> **Текст для разбора**:
»»

Иван Ефремов был сторонником золотого сечения, античного идеала красоты, наиболее принятого в Европе, отнюдь не единственного, но самого, если так можно выразиться, рационального. Он полагал его, этот идеал естественным, а все отступления от канонов — искажениями, искусственными поправками. Ефремов вообще был рационалистом — если экстраполировать его мир будущего, довести до логического абсурда, он делается очень похож на «Мы» Замятина. Например, Ефремов не признавал юмора. Полагал, что стихи нужны для «разрядки» накопившихся эмоций, музыка — для создания определенного настроения… Все «для чего-то», все со смыслом — отсюда уже и недалеко до гимнов в честь гигиенического мыла.
Тем не менее, человек именно потому и человек, что он иррационален (вспомним знаменитый рассказ Станислава Лема «Дознание» — о тайном поединке человека и андроида). И бесполезность того или иного предприятия — один из самых «человечных» признаков человека. Недаром самое бесполезное и избыточное из всех искусств — поэзия — в таком почете. И все же…
Одиночество бегуна на длиной дистанцииМожно сколько угодно возражать Ивану Ефремову по мелочам, можно опровергать многие его построения — но главное остается неизменным. Ефремов был первым из фантастов и советских мыслителей, кто отважно и прямо заговорил о «животной природе человека». О том, что механизмы, заставляющие нас ценить красоту, любить, ненавидеть — имеют сугубо биологическую, материалистическую природу. Странно, но советская идеология, столь декларировавшая свою приверженность материализму, именно биологической, материальной природы человека чуждалась. Опасалась ее. Не признавала. Почему — другой вопрос, требующий, наверное, отдельного исследования. Но известно, что под запретом была и наука о поведении животных — этология, и наука о биологических основах поведения человека — бихевиоризм, и фрейдизм. Кстати, о запретном Фрейде Ефремов тоже не преминул напомнить.

««

> **Рабочее задание A**:
Выведите из текста об Иване Ефремове всё, начиная со слов «Иван Ефремов был» и до слов «честь гигиенического мыла.» включительно.
> **Рабочее задание B**:
Для чего, по мнению Ефремова, нужны стихи согласно тексту об Иване Ефремове?

> **Сохранённые записи из коллекции**:
»»

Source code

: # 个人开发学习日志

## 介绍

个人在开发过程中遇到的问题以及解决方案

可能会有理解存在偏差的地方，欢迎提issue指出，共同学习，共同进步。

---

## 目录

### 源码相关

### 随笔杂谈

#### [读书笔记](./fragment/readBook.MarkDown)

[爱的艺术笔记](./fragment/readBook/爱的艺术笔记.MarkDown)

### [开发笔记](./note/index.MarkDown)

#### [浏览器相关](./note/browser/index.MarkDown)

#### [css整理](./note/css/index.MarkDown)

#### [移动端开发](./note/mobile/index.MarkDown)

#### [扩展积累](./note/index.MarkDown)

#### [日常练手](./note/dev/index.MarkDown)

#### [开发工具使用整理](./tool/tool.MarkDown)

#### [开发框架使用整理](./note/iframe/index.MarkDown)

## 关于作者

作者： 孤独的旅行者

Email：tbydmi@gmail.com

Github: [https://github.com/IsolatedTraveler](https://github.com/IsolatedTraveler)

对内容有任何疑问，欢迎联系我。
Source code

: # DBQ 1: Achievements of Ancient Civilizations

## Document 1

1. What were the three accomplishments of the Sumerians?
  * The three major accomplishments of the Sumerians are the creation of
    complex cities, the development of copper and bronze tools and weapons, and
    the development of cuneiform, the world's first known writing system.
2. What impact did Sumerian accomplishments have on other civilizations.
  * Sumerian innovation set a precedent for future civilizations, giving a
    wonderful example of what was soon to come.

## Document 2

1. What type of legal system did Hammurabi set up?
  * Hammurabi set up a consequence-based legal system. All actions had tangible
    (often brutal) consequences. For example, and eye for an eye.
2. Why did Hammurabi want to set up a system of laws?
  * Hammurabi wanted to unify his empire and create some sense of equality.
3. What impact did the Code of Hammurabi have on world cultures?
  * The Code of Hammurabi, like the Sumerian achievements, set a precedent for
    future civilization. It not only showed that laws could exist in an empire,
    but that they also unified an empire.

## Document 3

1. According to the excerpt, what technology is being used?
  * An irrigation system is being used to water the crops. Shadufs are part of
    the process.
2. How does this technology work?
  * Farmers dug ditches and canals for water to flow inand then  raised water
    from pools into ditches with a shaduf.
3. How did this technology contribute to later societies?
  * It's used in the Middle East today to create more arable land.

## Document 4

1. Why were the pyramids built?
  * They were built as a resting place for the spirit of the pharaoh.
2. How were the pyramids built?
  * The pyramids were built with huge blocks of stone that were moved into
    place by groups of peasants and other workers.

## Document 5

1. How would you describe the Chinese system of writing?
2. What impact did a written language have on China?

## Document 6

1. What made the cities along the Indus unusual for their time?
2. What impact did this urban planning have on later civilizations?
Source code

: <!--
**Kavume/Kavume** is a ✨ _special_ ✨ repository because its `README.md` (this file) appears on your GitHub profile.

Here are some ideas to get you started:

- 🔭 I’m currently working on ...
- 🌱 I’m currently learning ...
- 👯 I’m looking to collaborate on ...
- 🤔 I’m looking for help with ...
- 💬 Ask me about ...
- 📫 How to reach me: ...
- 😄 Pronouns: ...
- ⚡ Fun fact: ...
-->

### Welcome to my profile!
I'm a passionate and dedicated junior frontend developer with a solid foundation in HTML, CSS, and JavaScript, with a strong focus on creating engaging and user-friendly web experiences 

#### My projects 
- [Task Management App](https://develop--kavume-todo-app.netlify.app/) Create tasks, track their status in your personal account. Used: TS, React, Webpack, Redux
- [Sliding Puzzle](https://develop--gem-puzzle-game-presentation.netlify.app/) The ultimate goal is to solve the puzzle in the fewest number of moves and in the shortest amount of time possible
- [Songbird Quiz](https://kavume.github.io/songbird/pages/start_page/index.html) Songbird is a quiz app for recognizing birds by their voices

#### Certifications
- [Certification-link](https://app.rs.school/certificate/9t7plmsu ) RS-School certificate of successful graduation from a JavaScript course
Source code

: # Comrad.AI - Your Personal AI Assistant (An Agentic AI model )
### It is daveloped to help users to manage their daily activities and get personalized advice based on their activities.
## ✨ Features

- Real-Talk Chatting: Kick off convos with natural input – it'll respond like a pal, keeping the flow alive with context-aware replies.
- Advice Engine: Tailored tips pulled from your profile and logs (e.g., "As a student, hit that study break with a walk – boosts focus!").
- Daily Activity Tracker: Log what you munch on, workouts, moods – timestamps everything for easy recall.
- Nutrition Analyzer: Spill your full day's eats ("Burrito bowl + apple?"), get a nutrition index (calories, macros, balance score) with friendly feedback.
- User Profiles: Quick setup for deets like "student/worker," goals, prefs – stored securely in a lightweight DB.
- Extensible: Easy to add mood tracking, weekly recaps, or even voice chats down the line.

««

> **Результат A**:
Иван Ефремов был сторонником золотого сечения, античного идеала красоты, наиболее принятого в Европе, отнюдь не единственного, но самого, если так можно выразиться, рационального. Он полагал его, этот идеал естественным, а все отступления от канонов — искажениями, искусственными поправками. Ефремов вообще был рационалистом — если экстраполировать его мир будущего, довести до логического абсурда, он делается очень похож на «Мы» Замятина. Например, Ефремов не признавал юмора. Полагал, что стихи нужны для «разрядки» накопившихся эмоций, музыка — для создания определенного настроения… Все «для чего-то», все со смыслом — отсюда уже и недалеко до гимнов в честь гигиенического мыла.

> **Результат B**:
Для «разрядки» накопившихся эмоций.